= Bill Milbrodt =

Composer and creator of Car Music Project

Bill Milbrodt is a composer and creator of the Car Music Project, a band that plays music on instruments made from car parts. The instruments have names like "exhaustaphone", "tank bass", "doorimba", "tube flute", and "percarsion". The band plays music that is written by Milbrodt and also does improvising in which the written music is played by some members of the band while other members improvise, sometimes several at one time.

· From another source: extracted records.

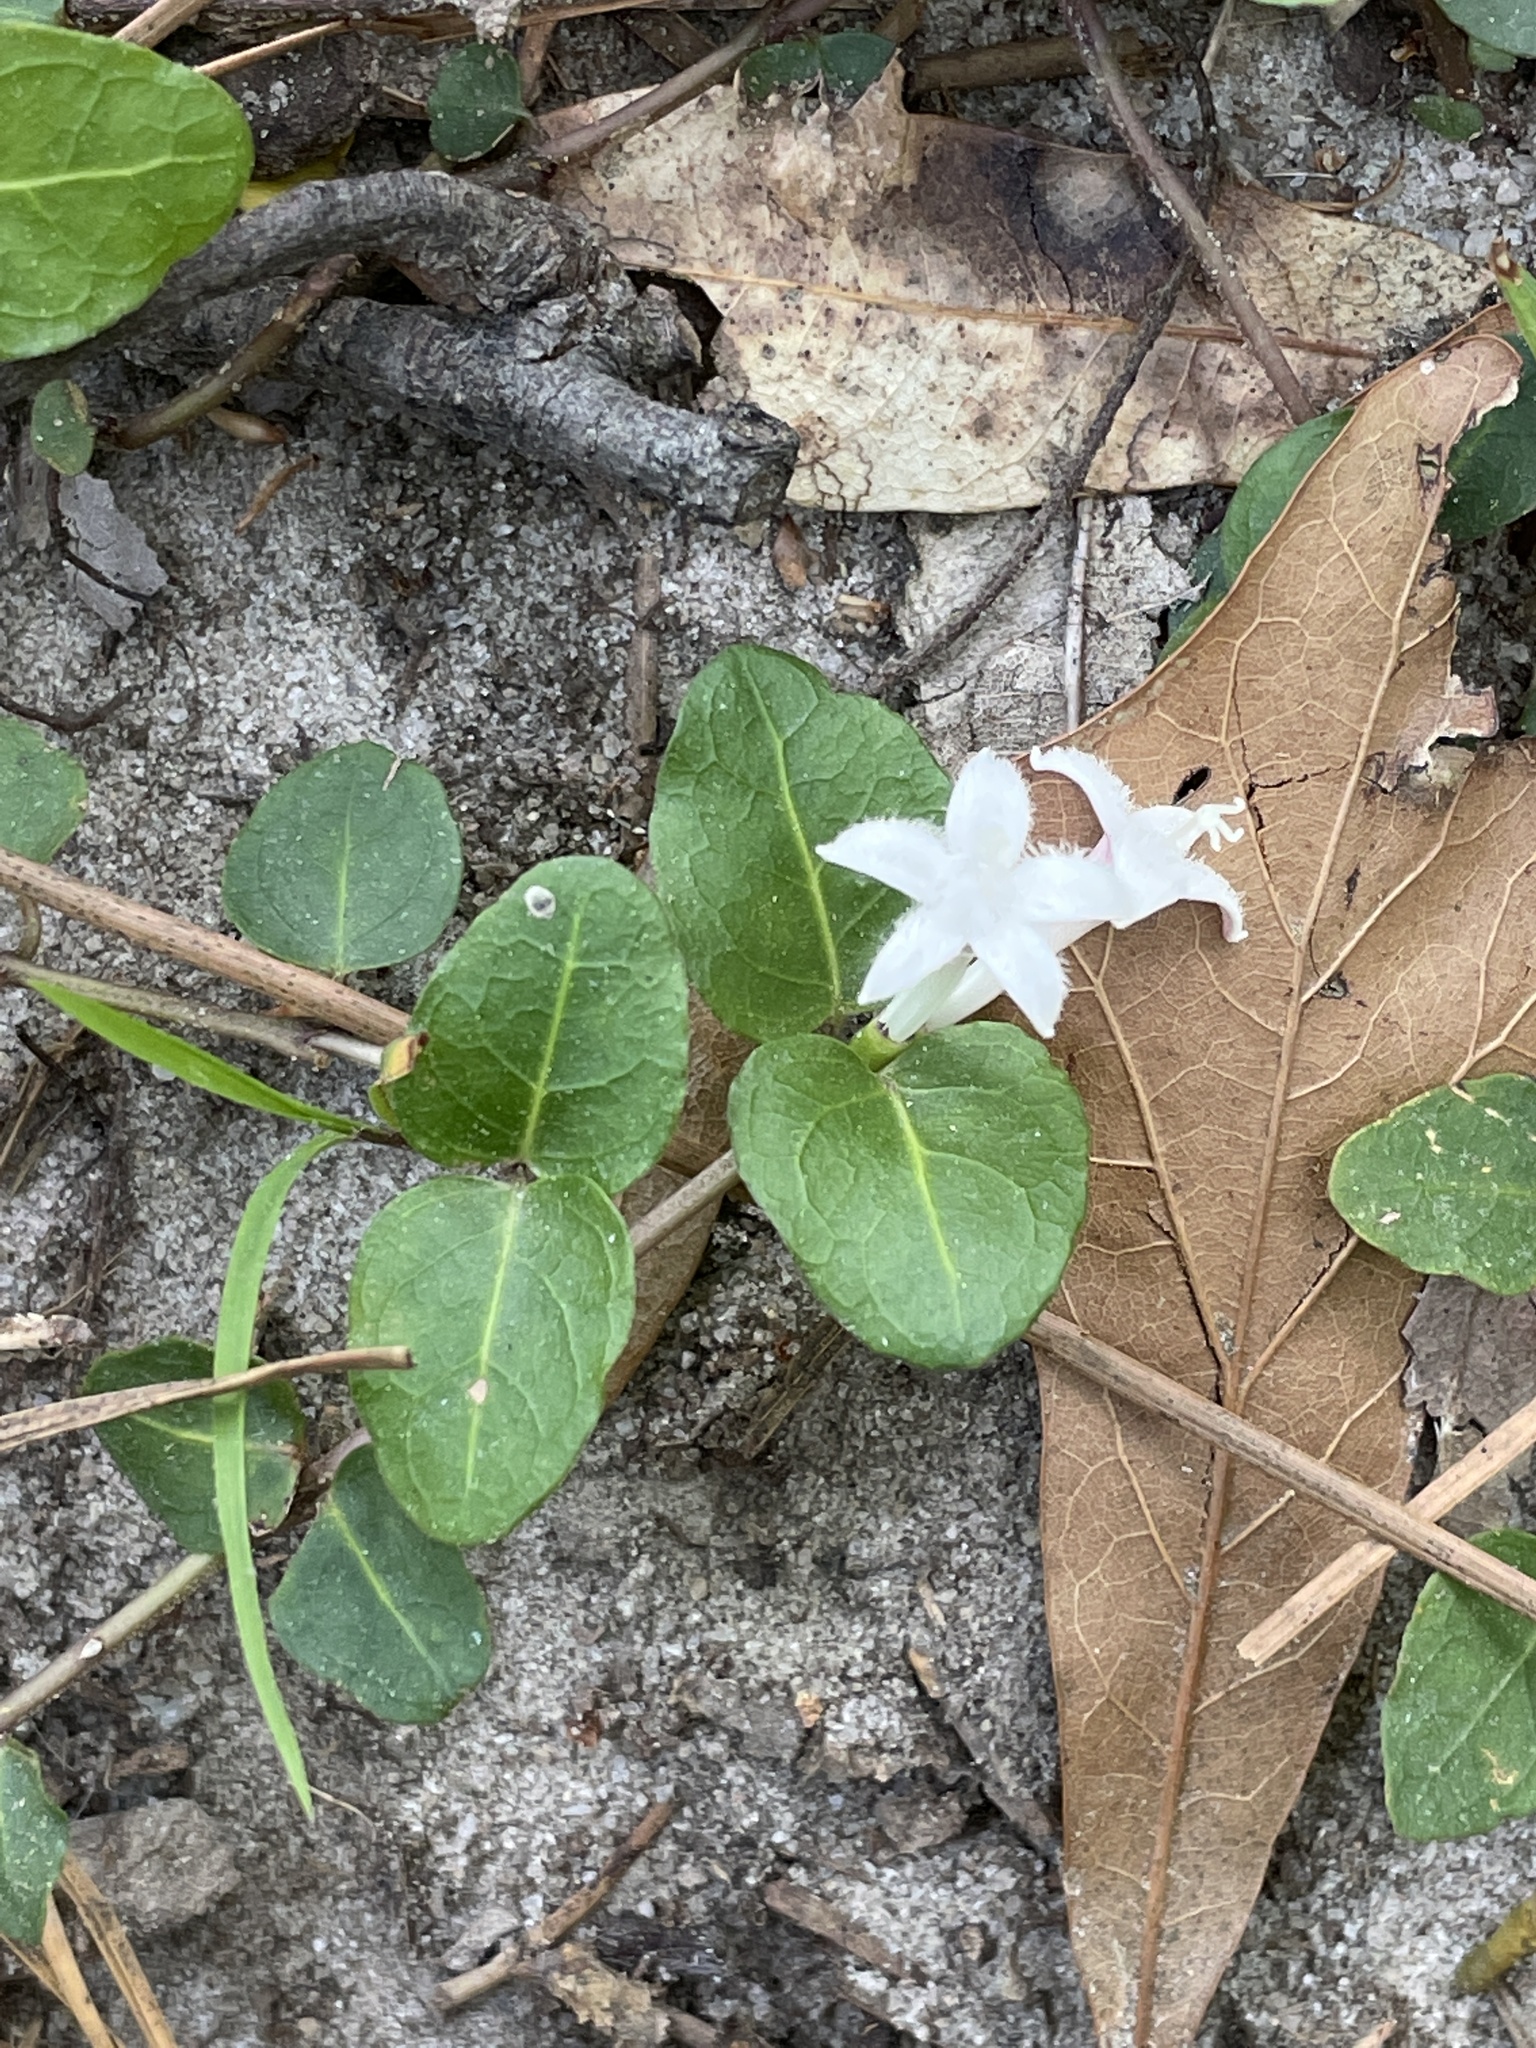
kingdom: Plantae
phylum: Tracheophyta
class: Magnoliopsida
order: Gentianales
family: Rubiaceae
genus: Mitchella
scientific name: Mitchella repens
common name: Partridge-berry
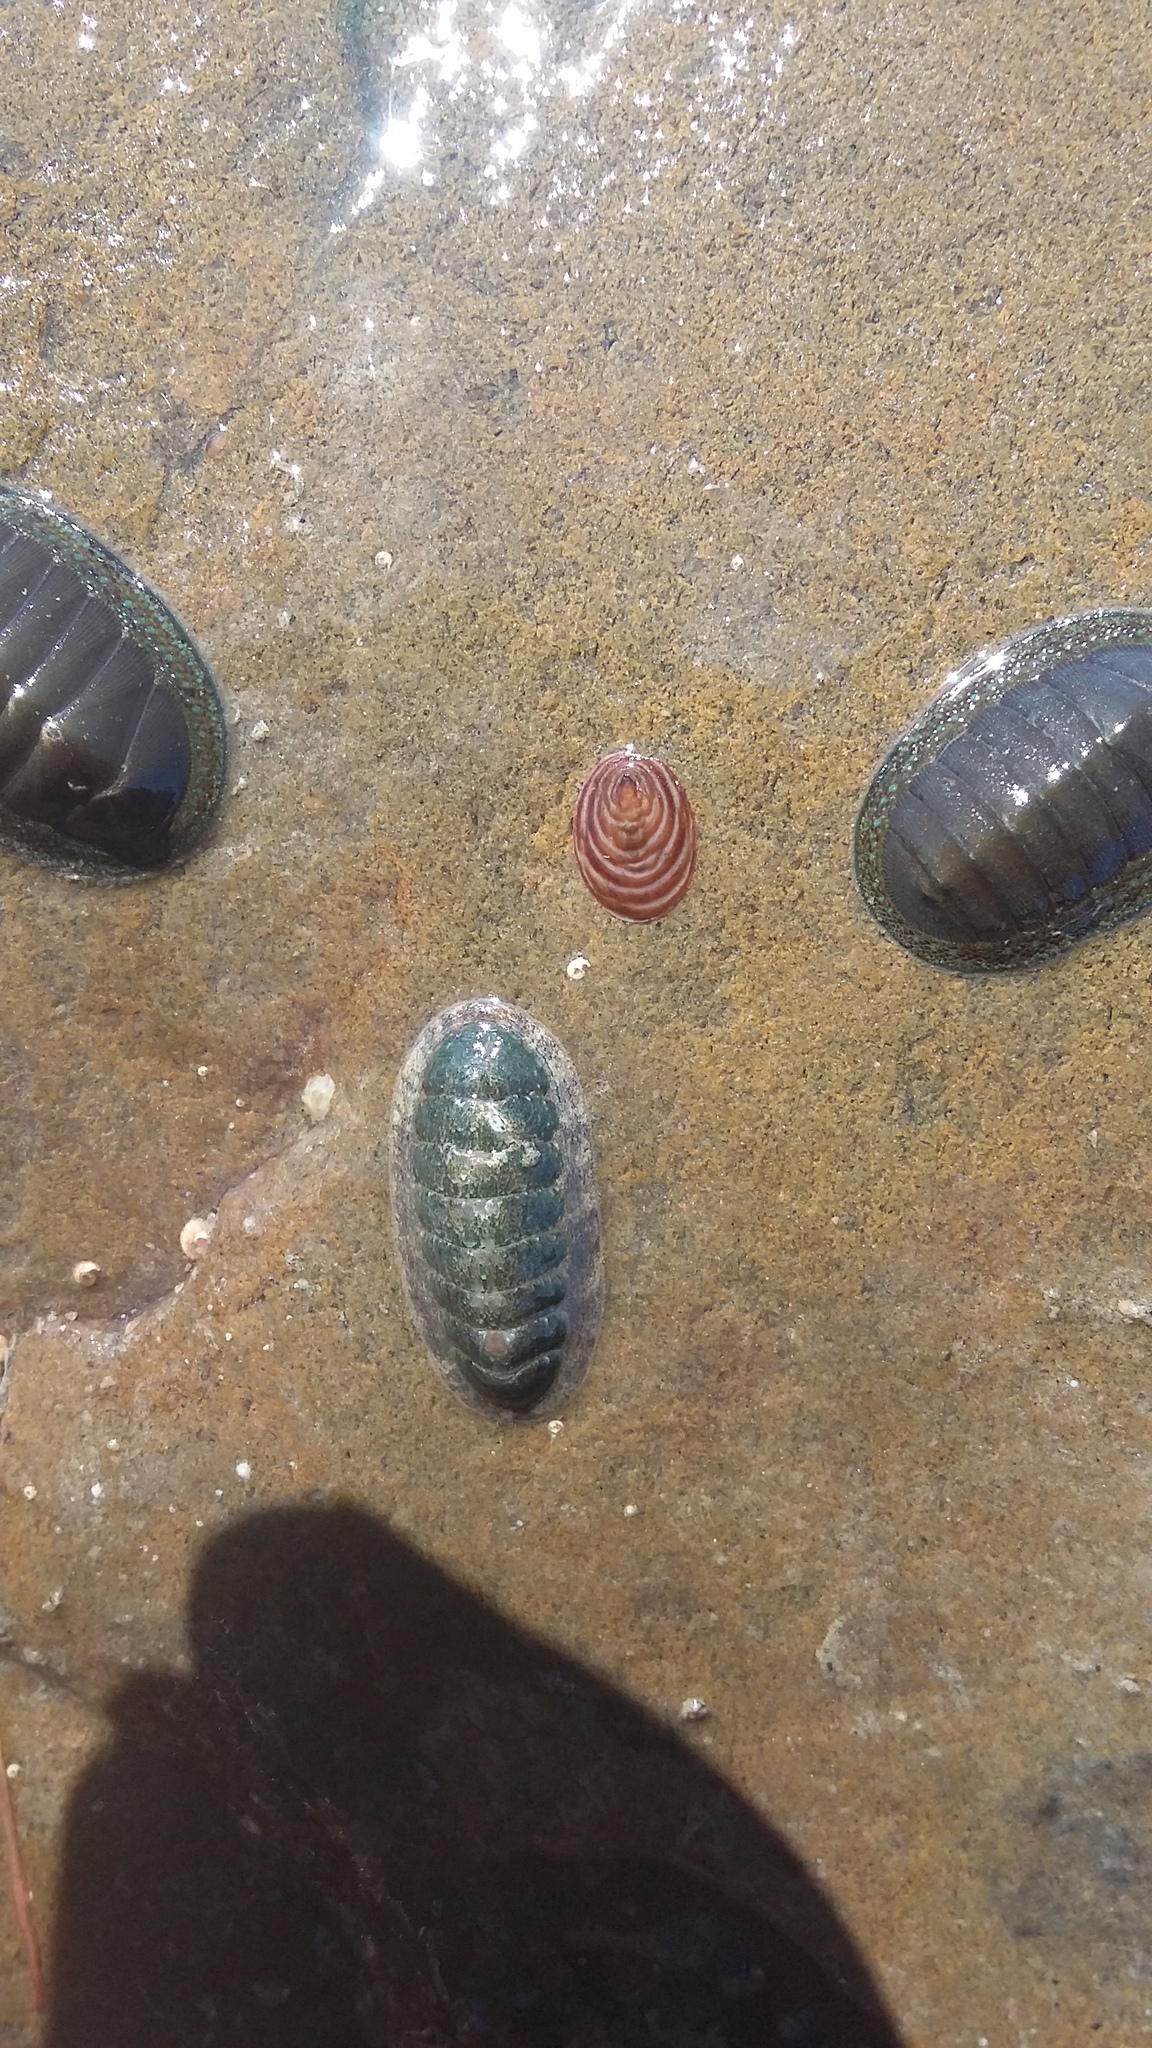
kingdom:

Milbrodt won an Emmy Award in New York City for a 1991 musical score he composed electronically for a short avant-garde video called "American Venus". He made his living mainly as a composer of music for commercial purposes, and as a sound designer, and did occasional performances for the Car Music Project. In 2005 he formed an ensemble called "The Car Music Project", with regular members/sidemen, for the purpose of performing on a regular basis.

Milbrodt is a self-taught composer. He studied Film Production at the New York University Film School, and graduated in 1977. He refers to some of his compositions as "sonic pantomimes".

==Car Music Project==
The Car Music Project is both the name of a project and the name of a band conceived and led by American composer Milbrodt. The band—a live performance and recording ensemble—is part of the project. The project began in 1995 as an attempt by Milbrodt to "turn a car into music that can be expressed in written form and, therefore, performed and interpreted by more than one musician or group of musicians." More specifically, Milbrodt wanted playable musical instruments created from his own car, and wanted them to represent the four instrument families of the traditional orchestra: winds, brass, percussion, and strings. To accomplish his goal, he hired professional auto mechanics to disassemble his car, and commissioned metal sculptor Ray Faunce III to create a series of playable musical instruments from the car's parts. Faunce worked with a team that included musicians, an engineer, a physicist, a glass cutter, and others to create a series of instruments, which were given names like Convertibles and Tube Flutes (winds), Strutbone and Exhaustaphone (brass), Percarsion (percussion, of course), and Tank Bass and Air Guitar (strings).

===Band ===
The band in its present form as an ongoing ensemble called the "Car Music Project" was started by Milbrodt in early 2005. (Previously, Milbrodt and individual members of the current ensemble had performed in an ad hoc fashion, pulling the musicians together for rehearsal when the need arose.) The members of the Car Music Project include Eric Haltmeier on reed and non-reed instruments classified as "winds", James Spotto on instruments classified as "brass", William Trigg on Percarsion, and Wilbo Wright and Milbrodt on strings. The band's leader and composer is Milbrodt. The Car Music Project performed several concerts in 2005, culminating with a performance at the Philadelphia Live Arts & Fringe Festival.